Dida Sampaio/Estadão
Dida Sampaio/Estadão

Barroso defende agenda encabeçada por reforma política e combate à corrupção

Ele ainda apontou a necessidade de se acabar com a multiplicação de partidos 'legendas de aluguel'

Circe Bonatelli, O Estado de S. Paulo

13 de setembro de 2016 | 11h21

Na manhã desta terça-feira, 13, após a cassação do ex-presidente da Câmara dos Deputados Eduardo Cunha (PMDB), o ministro do Supremo Tribunal Federal (STF) Luís Roberto Barroso realizou palestra na qual apresentou uma agenda com dez questões que devem ser encaminhadas para reformas no País. No topo da lista, o ministrou defendeu a necessidade de uma reforma política ampla e o combate da corrupção, sem citar, porém, nomes de empresas ou pessoas envolvidas em escândalos recentes.

A reforma política, conforme sugeriu Barroso, deve ser baseada em três pilares fundamentais: baratear o custo das eleições, incrementar a legitimidade da democracia e reduzir o número de partidos. "Há uma necessidade imperativa de acabar com a multiplicação de partidos que vivem como legendas de aluguel, unicamente parra arrecadar recursos do fundo partidário e vender seu tempo de rádio e TV", afirmou o ministro nesta terça-feira, 13, em palestra destinada a empresários no Congresso da Associação Brasileira de Shopping Centers (Abrasce).

Combate à corrupção. No caso da corrupção, Barroso afirmou que o foco deve ser o combate à impunidade, que alimenta a reincidência de fraudes no País. "Nós temos um sistema punitivo que deixou de funcionar, que só prende pobres e não serve para prevenção da delinquência. A impunidade se tornou a regra", alertou.

O terceiro item da agenda de Barroso é a superação do que classificou como "preconceito contra a iniciativa privada", marcada pelo excesso de intervenções do poder público na atividade empresarial por meio da exigência demasiada de licenciamentos, regulamentações e burocracia em geral. Na sua avaliação, é preciso diminuir o tamanho do Estado na economia.

No restante da palestra, o ministro do STF defendeu a necessidade de ampliar os esforços para avanços nas áreas da educação, preservação do meio ambiente e saneamento básico. Ele também citou a importância da reforma previdenciária, da maior discussão do orçamento público e do combate à desigualdade social.

Nesse último tema, criticou especificamente a disseminação do foro privilegiado cuja consequência é levar para o STF julgamentos que poderiam ser resolvidos nas instâncias inferiores.

Sobrecarga. Barroso avaliou que o Poder Judiciário não tem condições de julgar todos os processos que chegam à Corte dentro de prazos razoáveis devido ao volume elevado de requisições. "O Poder Judiciário teve nos últimos anos um aumento exponencial de demanda.

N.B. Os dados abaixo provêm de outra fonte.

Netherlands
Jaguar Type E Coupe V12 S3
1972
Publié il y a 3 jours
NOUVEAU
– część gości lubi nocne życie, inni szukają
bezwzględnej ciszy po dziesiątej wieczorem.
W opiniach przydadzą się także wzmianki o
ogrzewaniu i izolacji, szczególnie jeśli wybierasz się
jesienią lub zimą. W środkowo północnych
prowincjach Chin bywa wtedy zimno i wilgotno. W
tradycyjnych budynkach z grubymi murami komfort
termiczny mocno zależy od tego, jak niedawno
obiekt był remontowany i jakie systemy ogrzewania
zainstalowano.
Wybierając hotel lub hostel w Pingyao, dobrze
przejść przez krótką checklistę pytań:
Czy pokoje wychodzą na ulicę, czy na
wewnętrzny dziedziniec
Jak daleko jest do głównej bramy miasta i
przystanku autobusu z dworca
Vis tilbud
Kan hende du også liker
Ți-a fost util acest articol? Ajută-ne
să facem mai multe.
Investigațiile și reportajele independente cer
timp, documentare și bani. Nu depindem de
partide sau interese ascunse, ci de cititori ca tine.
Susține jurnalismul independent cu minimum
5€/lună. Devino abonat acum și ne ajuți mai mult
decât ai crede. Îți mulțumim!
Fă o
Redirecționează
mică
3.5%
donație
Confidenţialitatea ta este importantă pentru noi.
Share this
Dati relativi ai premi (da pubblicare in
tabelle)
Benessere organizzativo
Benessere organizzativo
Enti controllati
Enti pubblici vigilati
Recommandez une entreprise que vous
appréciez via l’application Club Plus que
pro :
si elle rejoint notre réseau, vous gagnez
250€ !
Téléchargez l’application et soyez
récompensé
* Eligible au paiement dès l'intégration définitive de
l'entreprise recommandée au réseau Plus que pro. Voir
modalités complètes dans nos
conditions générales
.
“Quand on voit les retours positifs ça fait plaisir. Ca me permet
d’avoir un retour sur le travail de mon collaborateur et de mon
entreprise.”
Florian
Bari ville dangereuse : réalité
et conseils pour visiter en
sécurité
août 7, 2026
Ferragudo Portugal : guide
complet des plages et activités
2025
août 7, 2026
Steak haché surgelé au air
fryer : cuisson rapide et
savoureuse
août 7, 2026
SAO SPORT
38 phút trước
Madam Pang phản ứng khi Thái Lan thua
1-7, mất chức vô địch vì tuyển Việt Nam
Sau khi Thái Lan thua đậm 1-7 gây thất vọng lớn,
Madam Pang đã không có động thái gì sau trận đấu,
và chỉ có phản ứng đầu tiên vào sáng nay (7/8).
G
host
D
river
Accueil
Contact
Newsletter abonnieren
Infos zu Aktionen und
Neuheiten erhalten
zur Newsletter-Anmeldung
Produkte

A sociedade brasileira aumentou muito a sua demanda por Justiça. Acho que o Judiciário ainda não está aparelhado para atender a tempo toda essa demanda que se criou", disse o ministro.

O comentário foi uma resposta ao questionamento se concorda com a afirmação feita nesta segunda-feira, 12, na cerimônia de posse da presidente do STF, Cármen Lúcia, de que a população está insatisfeita com o Poder Judiciário. Barroso também traçou elogios à cerimônia de posse de sua colega. "A posse foi marcada, inicialmente, pela apresentação antológica de Caetano Veloso cantando o hino nacional. Depois teve diferentes discursos, entre eles o discurso literário e carismático, com o charme da presidente", afirmou.

Sobre o tom de combate à corrupção, presente nos discursos da posse, o ministro afirmou que o País atravessa um momento emblemático. "Não só pela ascensão de uma mulher, mas de uma mulher que chegou lá por mérito, integridade e respeito da comunidade jurídica", disse. "O Brasil vive um momento de mudança de patamar ético, e a presença da ministra Cármen Lúcia na presidência do STF é um bom símbolo para essa mudança", emendou.

Questionado pela reportagem, Barroso preferiu não se manifestar sobre a cassação do ex-presidente da Câmara dos Deputados Eduardo Cunha, nem sobre outros temas, como o reajuste salarial para os ministros do STF.

Barroso, que é professor de direito constitucional, também disse ter ficado surpreso com o convite para palestrar em um evento de empresários de shopping centers. Por outro lado, admitiu que a vida brasileira nos últimos anos se judicializou demais. "A linguagem jurídica se incorporou ao dia a dia da população, e a vida brasileira passou a ter um capítulo importante do STF", disse, citando aspectos econômicos e políticos. "Isso explica a minha presença aqui".